At TriNet, PEOPLE MATTER is more than a campaign—it’s a call to action. In the inaugural TriNet Environmental, Social and Governance Report, we focused on empowering people and creating opportunities to allow them to make a difference. One way to empower individuals is by encouraging them use their voice.
Today, due to a combination of enabling technology, hybrid-work environments and the fast flow of information, we are bombarded with the issues of the world during work hours, family time and even when we’re trying to unwind. For many of us, this means news alerts pop-up on our phones, tablets, laptops, in our cars and on our smartwatches at all hours of the day. We can’t escape the often grim realities of the world in public, in our work environments and, these days, not even in our own bedrooms.
Moreover, it’s incredibly hard to untangle the social issues all around us from politics—even if one believes these issues inherently should not be perceived as “political issues.”
Humans are naturally inclined to try to make sense out of the world around them and that naturally leads to forming opinions and stances on issues big and small. One of the amazing things about our country is that everyone has the right to free thinking and free will based on their opinions.
As employers, one way we can show our employees that they matter is by encouraging them to exercise their freedom of expression and take a stand for their beliefs through voting.
TriNet puts a priority on encouraging our employees to use their voice through the voting process. At TriNet, our internal “get-out-to-vote” (“GOTV”) program is called TriNet Votes. GOTV programs can be made up of a variety of tactical activities centered around providing individuals with access to information and materials that educate, promote, and excite them about performing their civic duty—voting.
Companies employing GOTV programs often see many benefits, including improved company culture, increased brand awareness, improved stakeholder relationships and—to the benefit of everyone—higher voter turnout.
Keep it inclusive. The idea
is to encourage employees to take advantage of their freedom to vote, not to
sway how they vote. TriNet Votes, for example, focuses on non-partisan
activities and our GOTV programming does not endorse any specific issue or
candidate. The focus is always on civic engagement and participation.
Engage employees. Create a dedicated team devoted to building out the GOTV efforts for your organization. TriNet Votes has a cross-functional team led by our Regulatory Affairs leader. This dedicated team should coordinate efforts to encourage employees to vote, set timelines, adhere to deadlines, and build what your GOTV program will look like.
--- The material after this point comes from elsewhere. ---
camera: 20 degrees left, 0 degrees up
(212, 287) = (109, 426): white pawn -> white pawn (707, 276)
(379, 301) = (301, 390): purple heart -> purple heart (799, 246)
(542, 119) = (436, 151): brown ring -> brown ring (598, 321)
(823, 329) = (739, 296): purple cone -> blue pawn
Have unified messaging. Leadership buy-in and communication that the organization cares about employee civic engagement is important. Consider a company-wide notification (e.g., during an internal company-wide meeting or via company-wide email), as well as messaging about the importance of voting (without any political leaning) coming from executive leadership. TriNet President and CEO Burton M. Goldfield frequently shares his support of GOTV programs both internally and externally: How Businesses Can Support Their Employees During Election Season
Communicate clearly. Create an intranet page or other hub that is accessible by your employees for the information and resources you may want to include as part of your GOTV program. People consume information in different ways, so consider that when developing content about your GOTV program. An article on the importance of voting in the upcoming mid-term elections or how to have respectful conversations at your workplace might be helpful. Consider highlighting voter registration laws and deadlines where your employees reside or creating snazzy short video montages that encourage viewers to go out to vote. The more ways you are able to share information, the more likely you are to capture the attention of everyone on your team.
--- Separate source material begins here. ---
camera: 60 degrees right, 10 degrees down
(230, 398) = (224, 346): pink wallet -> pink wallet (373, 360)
Have some fun with it! Everyone loves to wear their “I Voted” sticker to work but remote employees can still show off their voting spirit. Consider creating a “Vote 2022” or “I Voted” background for your virtual meetings on voting day. Enabling a countdown clock to November 8 can give your employees a target date to accomplish certain things (like registering to vote, develop a voting plan, etc.). If your organization has a more playful culture, consider ‘gamifying’ aspects of your GOTV program. Just remember to keep it issue-free and bipartisan!
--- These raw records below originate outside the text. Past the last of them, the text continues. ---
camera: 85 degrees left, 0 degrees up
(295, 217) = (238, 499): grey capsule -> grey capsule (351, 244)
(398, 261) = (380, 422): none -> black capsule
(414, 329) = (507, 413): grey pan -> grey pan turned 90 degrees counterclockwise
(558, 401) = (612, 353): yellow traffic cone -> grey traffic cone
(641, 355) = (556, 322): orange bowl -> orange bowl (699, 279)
Leverage available resources. There are many websites you can share with your team that provide information on how to register to vote, where to go to vote and polling volunteer information. Here are just a few:
Make voting accessible. Consider whether providing time-off to vote, beyond any legally required minimum, makes sense for your organization. TriNet’s current voting time off policy provides paid voting leave of up to four hours to support civic engagement for all colleagues and interns, which includes time off to register to vote, vote early or on Election Day, and to complete and drop off an absentee ballot. This leave can be used in combination with TriNet’s paid volunteer time off policy. You may also consider whether you have volunteer-time-off in place and, if so, you may want to remind employees of that time should they want to use it to work at polling centers. Check out Make Time to Vote for some ideas. You may also implement a “No Meeting Day” on November 8 to make scheduling time easier for your people to either vote or volunteer at voting centers.
As the fabric of our work and personal lives continue to interweave, employers are in a good position to remind their employees of the power they have in casting their vote. Promoting civic engagement among your employees is worth considering at any time, but especially in an election year. As with any workplace initiative, if you are considering building a GOTV program and are either going to develop new policies or refresh existing ones, please make sure to connect with your legal or HR professional for the appropriate guidance.
This communication is for informational purposes only; it is not legal, tax or accounting advice; and is not an offer to sell, buy or procure insurance.